Enterprise risk management is not new, but it has been gaining traction in recent years. This has been driven, to a certain extent, by the fact that ERM is becoming something of a business requirement, as evidenced by Standard & Poor’s recent inclusion of an ERM program evaluation in its corporate management and governance rating criteria.
But amid ERM’s increasing popularity, many risk practitioners remain unsure about how to get started on such a program within their organizations. After all, setting out to manage risk across the entire company is far more complex than purchasing an insurance policy. In order to provide some guidance, veteran risk managers Al Decker and Donna Galer have written Enterprise Risk Management: Straight to the Point, a practical, step-by-step guide to ERM implementation.
The book is not your typical academic treatment of the subject. Rather, it is designed to inform experienced risk managers while also remaining accessible to business unit leaders who may not have any formal risk management training but will be critical to ERM success.
Decker and Galer provide a basic risk management foundation by first defining ERM and outlining its benefits. They then delve into the five-step ERM implementation process that includes identifying and prioritizing risks, developing mitigation plans, risk monitoring and reporting, and measuring results.

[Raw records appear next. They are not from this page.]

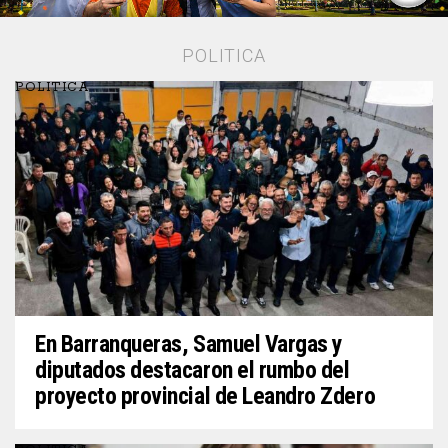
POLITICA
POLITICA
En Barranqueras, Samuel Vargas y
diputados destacaron el rumbo del
proyecto provincial de Leandro Zdero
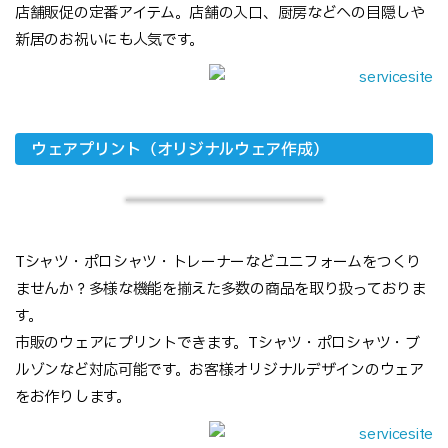
店舗販促の定番アイテム。店舗の入口、厨房などへの目隠しや
新居のお祝いにも人気です。
ウェアプリント（オリジナルウェア作成）
Tシャツ・ポロシャツ・トレーナーなどユニフォームをつくり
ませんか？多様な機能を揃えた多数の商品を取り扱っておりま
す。
市販のウェアにプリントできます。Tシャツ・ポロシャツ・ブ
ルゾンなど対応可能です。お客様オリジナルデザインのウェア
をお作りします。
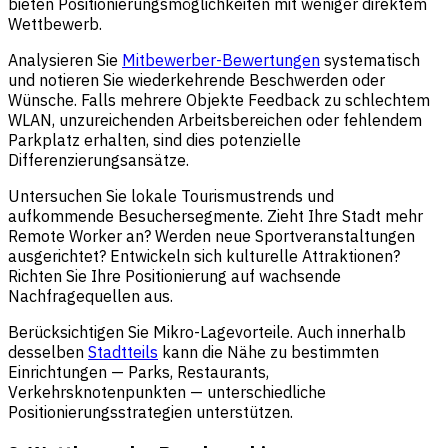
bieten Positionierungsmöglichkeiten mit weniger direktem
Wettbewerb.
Analysieren Sie
Mitbewerber-Bewertungen
systematisch
und notieren Sie wiederkehrende Beschwerden oder
Wünsche. Falls mehrere Objekte Feedback zu schlechtem
WLAN, unzureichenden Arbeitsbereichen oder fehlendem
Parkplatz erhalten, sind dies potenzielle
Differenzierungsansätze.
Untersuchen Sie lokale Tourismustrends und
aufkommende Besuchersegmente. Zieht Ihre Stadt mehr
Remote Worker an? Werden neue Sportveranstaltungen
ausgerichtet? Entwickeln sich kulturelle Attraktionen?
Richten Sie Ihre Positionierung auf wachsende
Nachfragequellen aus.
Berücksichtigen Sie Mikro-Lagevorteile. Auch innerhalb
desselben
Stadtteils
kann die Nähe zu bestimmten
Einrichtungen — Parks, Restaurants,
Verkehrsknotenpunkten — unterschiedliche
Positionierungsstrategien unterstützen.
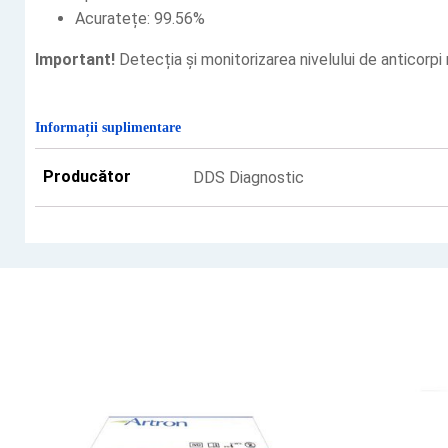
Acuratețe: 99.56%
Important!
Detecția și monitorizarea nivelului de anticorpi
Informații suplimentare
Producător
DDS Diagnostic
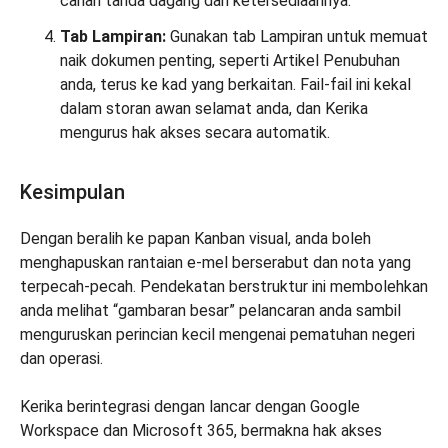
carian tanda dagang dan ketersediaannya.
Tab Lampiran:
Gunakan tab Lampiran untuk memuat
naik dokumen penting, seperti Artikel Penubuhan
anda, terus ke kad yang berkaitan. Fail-fail ini kekal
dalam storan awan selamat anda, dan Kerika
mengurus hak akses secara automatik.
Kesimpulan
Dengan beralih ke papan Kanban visual, anda boleh
menghapuskan rantaian e-mel berserabut dan nota yang
terpecah-pecah. Pendekatan berstruktur ini membolehkan
anda melihat “gambaran besar” pelancaran anda sambil
menguruskan perincian kecil mengenai pematuhan negeri
dan operasi.
Kerika berintegrasi dengan lancar dengan Google
Workspace dan Microsoft 365, bermakna hak akses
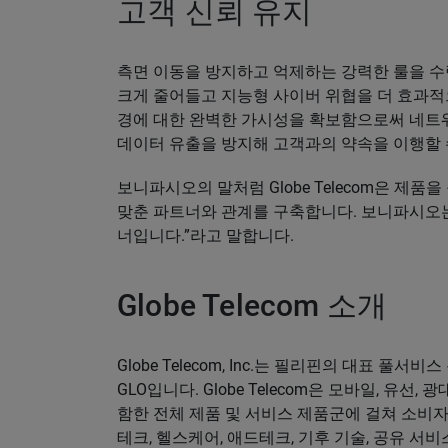
고객 신뢰 유지
측면 이동을 방지하고 억제하는 강력한 룰을 수립할 
크게 줄어들고 지능형 사이버 위협을 더 효과적
경에 대한 완벽한 가시성을 확보함으로써 네트
데이터 유출을 방지해 고객과의 약속을 이행할 
보니파시오의 말처럼 Globe Telecom은 제
맞춘 파트너와 관계를 구축합니다. 보니파시오는 
너입니다.”라고 말합니다.
Globe Telecom 소개
Globe Telecom, Inc.는 필리핀의 대표 풀
GLO입니다. Globe Telecom은 모바일, 유선
함한 전체 제품 및 서비스 제품군에 걸쳐 소비자
테크, 헬스케어, 애드테크, 기후 기술, 공유 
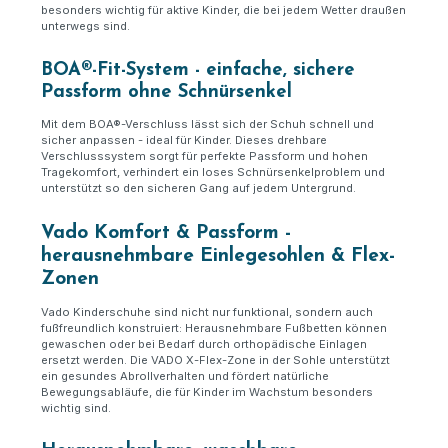
besonders wichtig für aktive Kinder, die bei jedem Wetter draußen
unterwegs sind.
BOA®-Fit-System - einfache, sichere
Passform ohne Schnürsenkel
Mit dem BOA®-Verschluss lässt sich der Schuh schnell und
sicher anpassen - ideal für Kinder. Dieses drehbare
Verschlusssystem sorgt für perfekte Passform und hohen
Tragekomfort, verhindert ein loses Schnürsenkelproblem und
unterstützt so den sicheren Gang auf jedem Untergrund.
Vado Komfort & Passform -
herausnehmbare Einlegesohlen & Flex-
Zonen
Vado Kinderschuhe sind nicht nur funktional, sondern auch
fußfreundlich konstruiert: Herausnehmbare Fußbetten können
gewaschen oder bei Bedarf durch orthopädische Einlagen
ersetzt werden. Die VADO X-Flex-Zone in der Sohle unterstützt
ein gesundes Abrollverhalten und fördert natürliche
Bewegungsabläufe, die für Kinder im Wachstum besonders
wichtig sind.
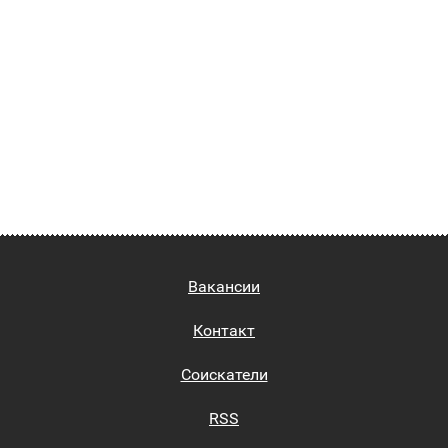
Вакансии
Контакт
Соискатели
RSS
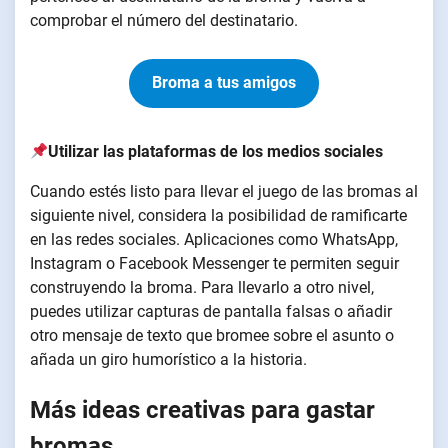
comprobar el número del destinatario.
Broma a tus amigos
Utilizar las plataformas de los medios sociales
Cuando estés listo para llevar el juego de las bromas al
siguiente nivel, considera la posibilidad de ramificarte
en las redes sociales. Aplicaciones como WhatsApp,
Instagram o Facebook Messenger te permiten seguir
construyendo la broma. Para llevarlo a otro nivel,
puedes utilizar capturas de pantalla falsas o añadir
otro mensaje de texto que bromee sobre el asunto o
añada un giro humorístico a la historia.
Más ideas creativas para gastar
bromas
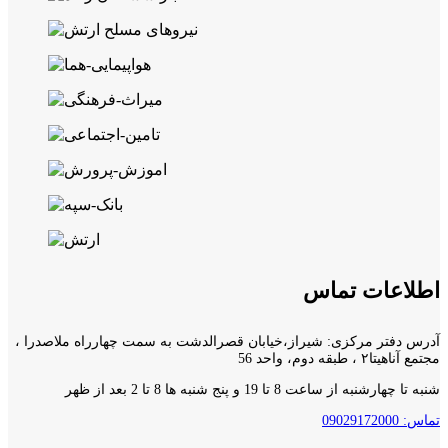
اطلاعات تماس
آدرس دفتر مرکزی: شیراز،خیابان قصرالدشت به سمت چهارراه ملاصدرا ،
مجتمع آناهیتا۲ ، طبقه دوم، واحد 56
شنبه تا چهارشنبه از ساعت 8 تا 19 و پنج شنبه ها 8 تا 2 بعد از ظهر
تماس: 09029172000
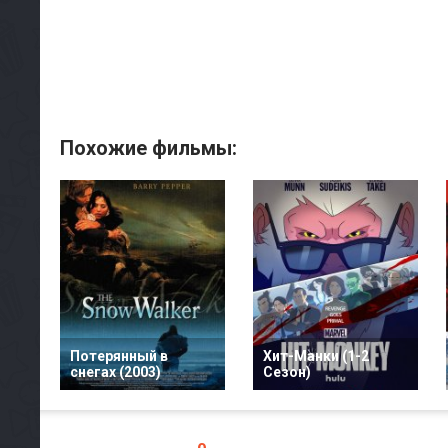
Похожие фильмы:
Потерянный в
Хит-Манки (1-2
снегах (2003)
Сезон)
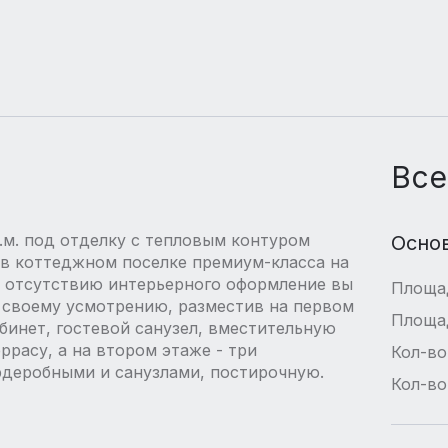
Все
м. под отделку с тепловым контуром
Осно
и в коттеджном поселке премиум-класса на
я отсутствию интерьерного оформление вы
Площа
 своему усмотрению, разместив на первом
Площа
бинет, гостевой санузел, вместительную
расу, а на втором этаже - три
Кол-во
деробными и санузлами, постирочную.
Кол-во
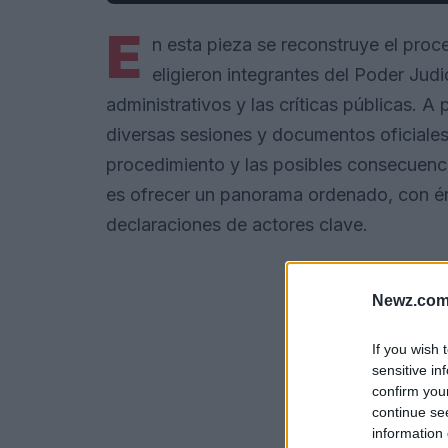
E
n esta pieza se reconstruye el proc
eligieron integrantes del Poder Judi
administrativos y las críticas públicas. A
diversas sesiones y documentos oficiales,
procedimiento y las posibles consecuencias
es ofrecer un panorama ordenado, con én
declaraciones de actores clave.
Newz.com
If you wish 
sensitive in
confirm you
continue se
information 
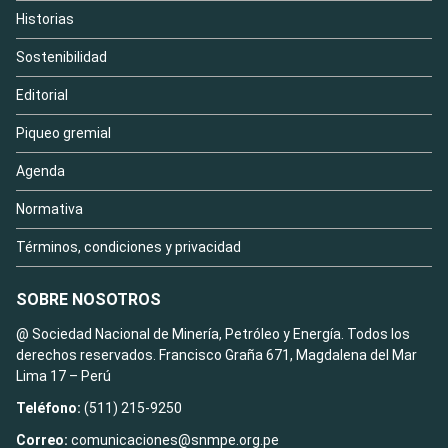
Historias
Sostenibilidad
Editorial
Piqueo gremial
Agenda
Normativa
Términos, condiciones y privacidad
SOBRE NOSOTROS
@ Sociedad Nacional de Minería, Petróleo y Energía. Todos los
derechos reservados. Francisco Graña 671, Magdalena del Mar
Lima 17 – Perú
Teléfono:
(511) 215-9250
Correo:
comunicaciones@snmpe.org.pe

The book also provides a breakdown of how an ERM program might work within specific functional units. Sections devoted to finance, human resources, marketing, information technology and investor relations—as well as a detailed case study that neatly ties everything together—reinforce the lessons in a way that theory alone cannot.
By taking the time to relate ERM to real-world scenarios, the authors make it easier, even for those who are unfamiliar with risk management, to understand how enterprise risk management works in an organization and, perhaps most importantly, why it is all worth it in the first place.